Вместе с тем архаизирующая модерность постоянно порождала новые и новые травмы — не только потому, что насилие оказывалось наиболее эффективным способом разрешения непрерывно возникающих противоречий, но и потому, что советская теократия, как и любая религиозная система, нуждалась в постоянных жертвоприношениях, невольно воспроизводя механизмы, описанные Ж. Батаем в «Проклятой доле» и Р. Жираром в трактате «Насилие и священное»[20]. На этой почве формируется «танатологическая перспектива сталинистской культуры»[21], которую отмечают различные исследователи. Так, М. Рыклин пишет о «доминировании в постреволюционной советской культуре опыта насильственной смерти», подчеркивая: «Насильственная смерть стала бессознательно восприниматься как норма, оказалась моделью любой другой смерти, тогда как на Западе, несмотря на войны и природные катаклизмы, преобладает парадигма естественной биологической смерти»[22]. Игал Халфин обращается в своей книге об автобиографиях коммунистов (и о категориях добра и зла в советской культуре) к описанию «коммунистической эсхатологии», в соответствии с которой «бесклассовое общество будет осуществлено только тогда, когда пролетариат будет очищен от злых душ». Это представление, по мысли Халфина, и «заложило идеологическую матрицу, внутри которой широкомасштабное насилие имело моральный смысл»[23]. Завершается книга выводом: коммунисты «видели… единственный способ осуществить смысл своей жизни, но так как этот смысл понимался трансиндивидуально и трансисторически [то есть трансцендентально, в соответствии с религиозной доминантой советской культуры. —
Разумеется, советская архаизирующая модерность прождала не только оксюморонное преодоление травмы модерности посредством преумножения травм и сакрализации насилия. Исследования советской субъективности тем и ценны, что обнажают дискурсивные оксюмороны на всех уровнях советской культуры и социальности: государственном, политическом, идеологическом, экономическом, психологическом и экзистенциальном. Ради наиболее последовательного устранения этих противоречий из поля культуры, собственно, и возникает соцреализм — «механизм реализации социализма за счет одновременной дереализации жизни»[26]. Однако одновременно формировался и спектр других дискурсов, авторы которых пристально всматривались в оксюмороны архаизирующей модерности и искали в них понимание не только советских истории и цивилизации, но и — сквозь них — основополагающих для модерности метанарративов истории, культуры и личности.

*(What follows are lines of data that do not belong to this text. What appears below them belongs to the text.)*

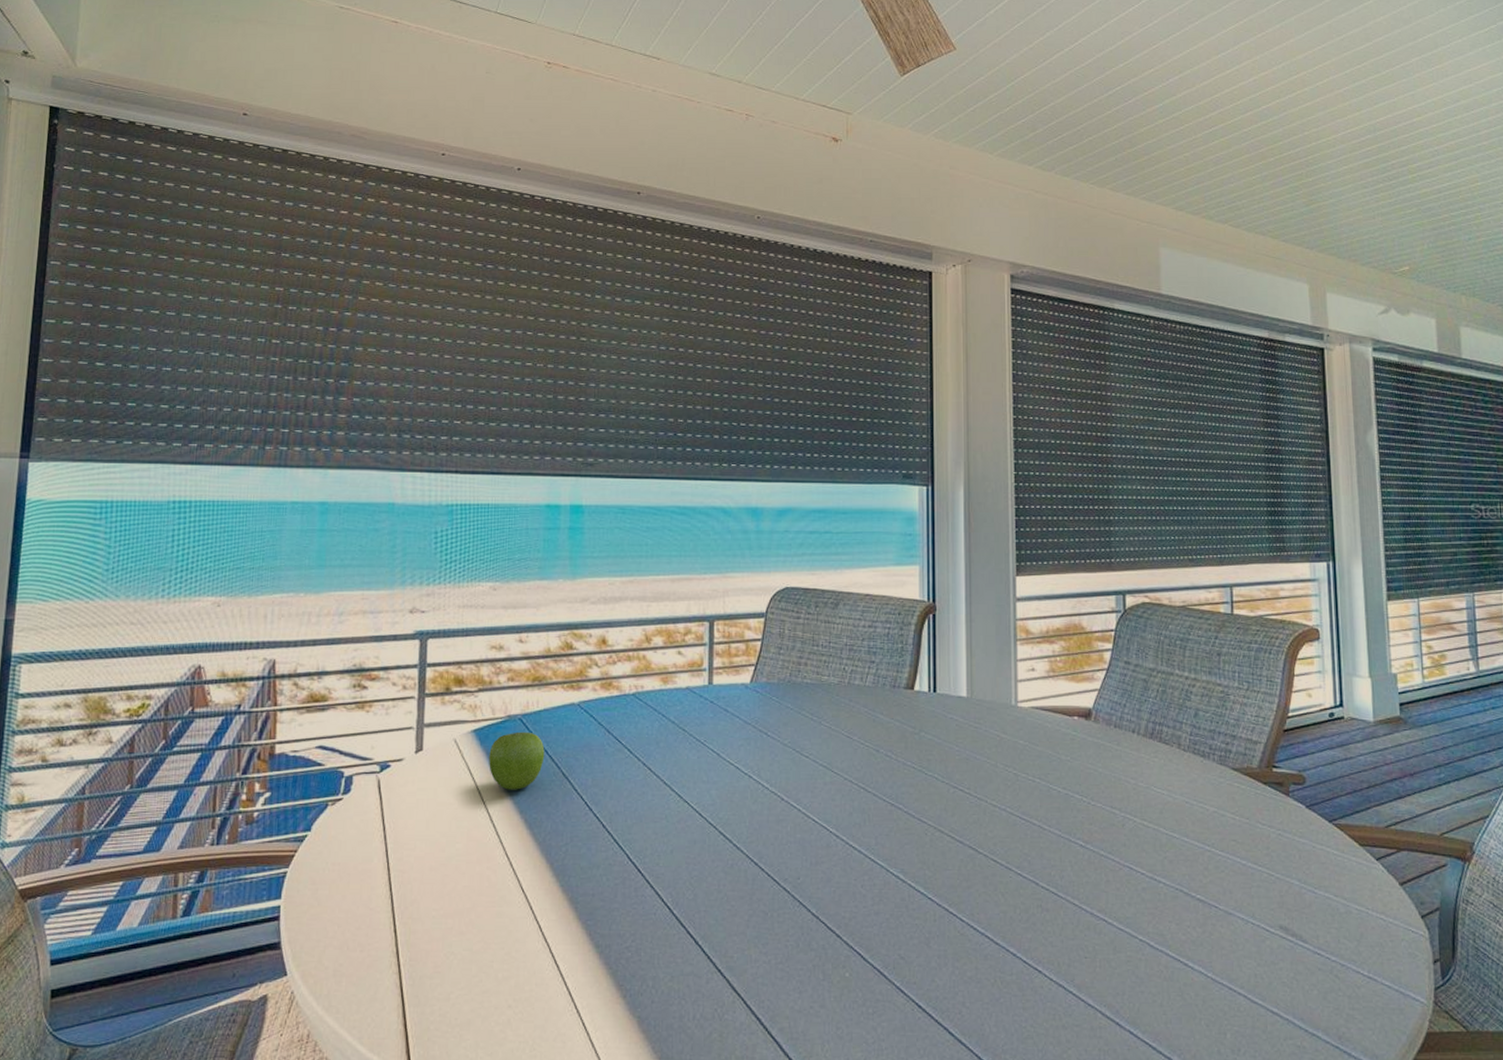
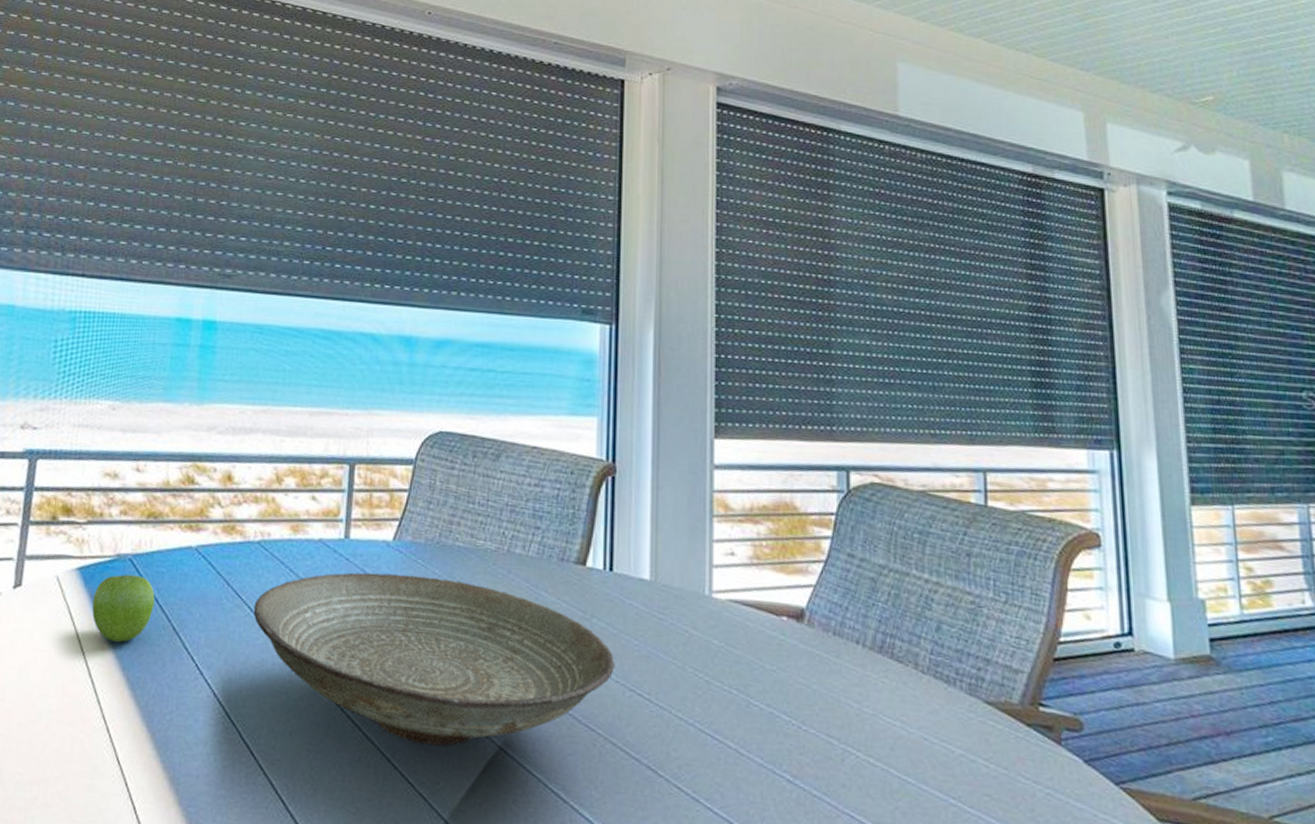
decorative bowl: none [633,710,941,848] -> present [253,572,615,747]

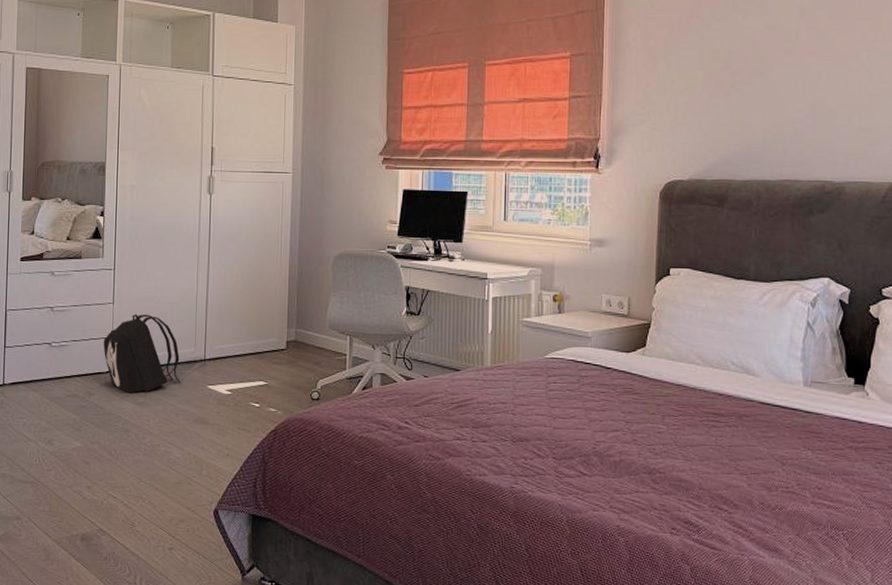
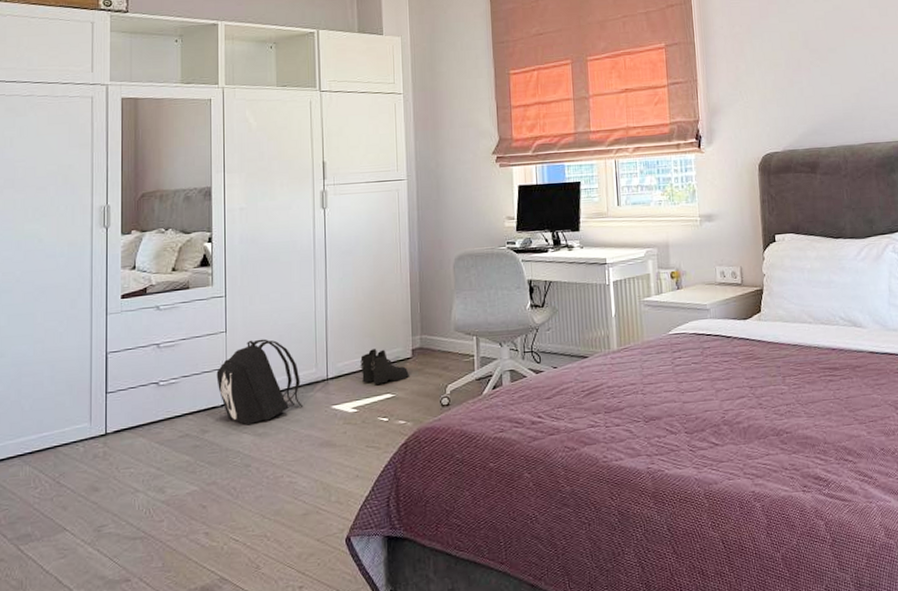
boots: none [235,336,282,371] -> present [359,349,409,385]

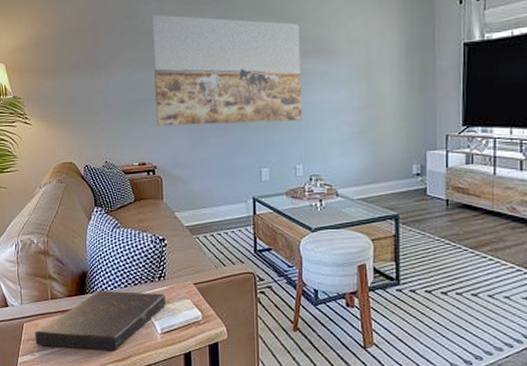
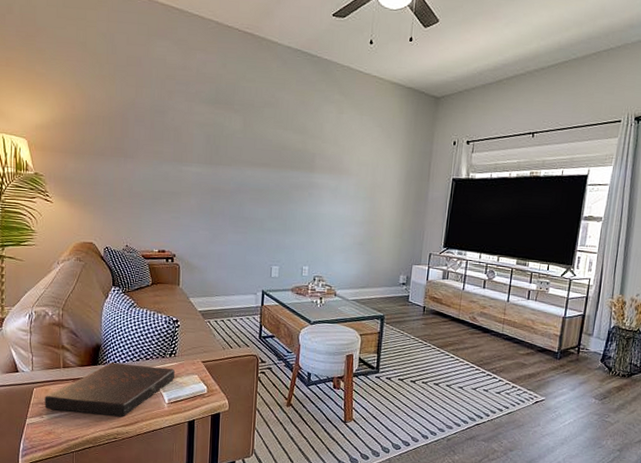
wall art: present [151,14,302,126] -> none [178,113,318,228]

Одним из таких дискурсов был гротескный реализм 1920-х — начала 1930-х годов (ранний М. Булгаков, Н. Эрдман, И. Ильф и Евг. Петров, М. Зощенко). Другим — модернизм в лице И. Бабеля, Е. Замятина, Б. Пильняка, Л. Добычина, О. Мандельштама, А. Ахматовой, М. Цветаевой, М. Кузмина, А. Платонова, Б. Пастернака, К. Вагинова, С. Кржижановского, позднего Булгакова, В. Набокова, Б. Поплавского, Г. Газданова и др. Третьим — авангард, также весьма широкий по своему спектру: от ЛЕФа до О БЭР И У. До государственной монополии соцреализма эти дискурсы с переменным успехом еще присутствовали в поле «разрешенной культуры», но с начала 1930-х годов они оказались полностью вытеснены либо в неофициальную, либо в эмигрантскую культуру. Их частичное возвращение в советскую культуру начинается только в 1960-е годы одновременно с началом распада советской архаизирующей модерности. Вернее, развитие модернистских дискурсов продолжается по преимуществу в неподцензурной литературе, но модернистская классика 1920–1930-х годов постепенно возвращается читателю (разумеется, строго дозированная и отфильтрованная). Одновременно происходит адаптация определенных черт модернистской эстетики в публикуемой словесности (А. Вознесенский, ранний В. Соснора, В. Аксенов, философские фантасмагории братьев Стругацких, роман «потока сознания» у Миколаса Слуцкиса в 1960-е, а в 1970–1980-е годы — эстонская абсурдистская проза, мифологический роман Отара Чиладзе, Чингиза Айтматова, Анатолия Кима, Владимира Орлова, экзистенциально-проблематизирующий роман Юрия Трифонова и т. п.).